Aggregate Functions in PostgreSQL


So you have two tables: posts and comments. Posts can have many comments:

Posts              Comments
+----+---------+   +----+---------+
| id | title   |   | id | post_id |
+----+---------+   |----|---------|
|  1 | Post 1  |   |  1 |      1  |
|  2 | Post 2  |   |  2 |      1  |
|  3 | Post 3  |   |  3 |      2  |
|  4 | Post 4  |   |  4 |      3  |
|  5 | Post 5  |   |  5 |      3  |
+----+---------+   |  6 |      4  |
                   |  7 |      5  |
                   |  8 |      5  |
                   |  9 |      5  |
                   +----+---------+

How do you write a query which will return a list of all posts with title and an array of comment ids?

SELECT title, comments.id AS comment_ids
FROM posts INNER JOIN comments ON posts.id = comments.post_id;

Should work right? Wrong:

+--------+-------------+
| title  | comment_ids |
+--------+-------------+
| Post 1 |           1 |
| Post 1 |           2 |
| Post 2 |           3 |
| Post 3 |           4 |
| Post 3 |           5 |
| Post 4 |           6 |
| Post 5 |           7 |
| Post 5 |           8 |
| Post 5 |           9 |
+--------+-------------+

How can we get a list of distinct post titles with their comment ids? Maybe with distinct?

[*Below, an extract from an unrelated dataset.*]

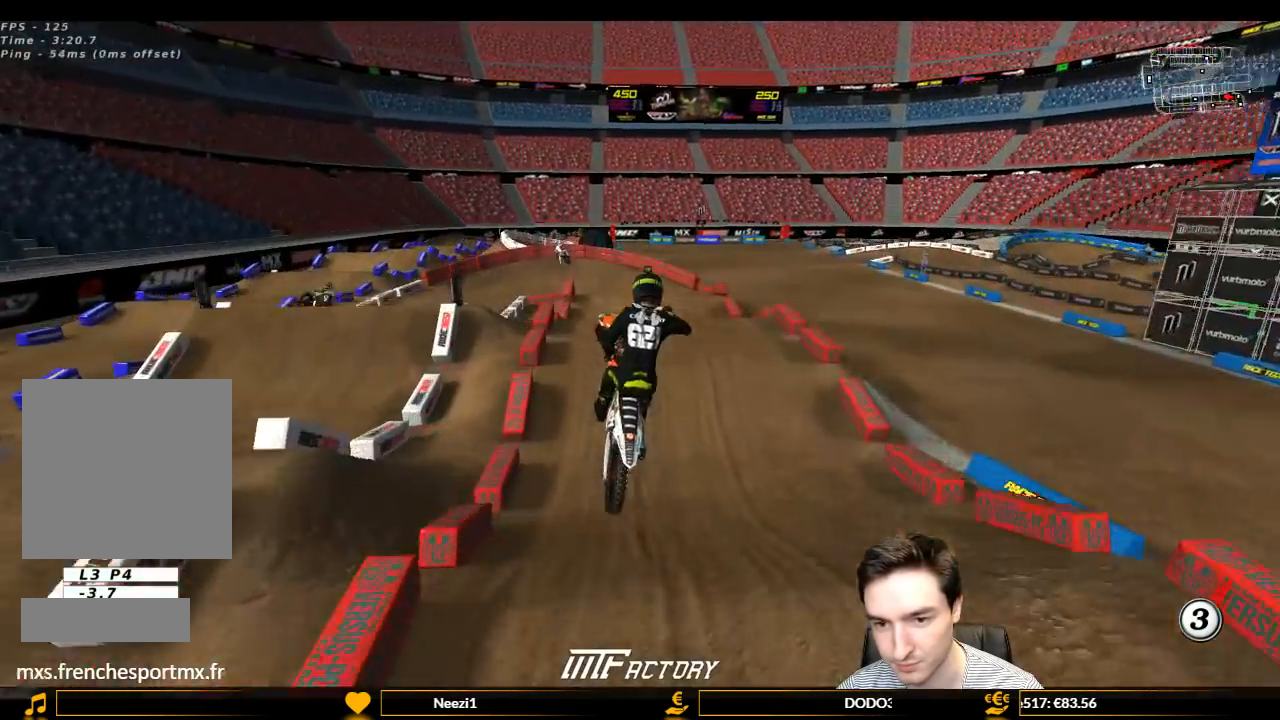
{"buttons": ["A"], "left_stick": "right", "right_stick": "center", "events": [[233, "A", "down"]]}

SELECT DISTINCT ON (title) title, comments.id AS comment_ids
FROM posts INNER JOIN comments ON posts.id = comments.post_id;

Nope.

+--------+-------------+
| title  | comment_ids |
+--------+-------------+
| Post 1 |           1 |
| Post 2 |           3 |
| Post 3 |           4 |
| Post 4 |           6 |
| Post 5 |           7 |
+--------+-------------+

Bah. There must be a way. We want to collect a list of comment ids for each post and pack them in our comments_ids column, as an array. We want to collect, or aggregate, an array of comment ids.

Array Aggregation

From the PostgreSQL manual:

Aggregate functions compute a single result from a set of input values. [source]

You’ve probably used sum or count in queries before. They are also aggregate functions: they take a set of values and run a computation on them. Any there are many more. The one we need for our particular use case is array_agg.

Behold:

SELECT title, array_agg(comments.id) AS comment_ids
FROM posts INNER JOIN comments ON posts.id = comments.post_id
GROUP BY posts.title;
+--------+-------------+
| title  | comment_ids |
+--------+-------------+
| Post 1 | {1,2}       |
| Post 2 | {3}         |
| Post 3 | {4,5}       |
| Post 4 | {6}         |
| Post 5 | {7,8,9}     |
+--------+-------------+

That’s more like it :)

Note the addition of GROUP BY in the last query. What happens if we omit this clause?

ERROR:  column "posts.title" must appear in the GROUP BY clause or be used in an aggregate function
LINE 1: SELECT title, array_agg(comments.id) AS comment_ids

This makes sense of course: array functions can only work with an array of results.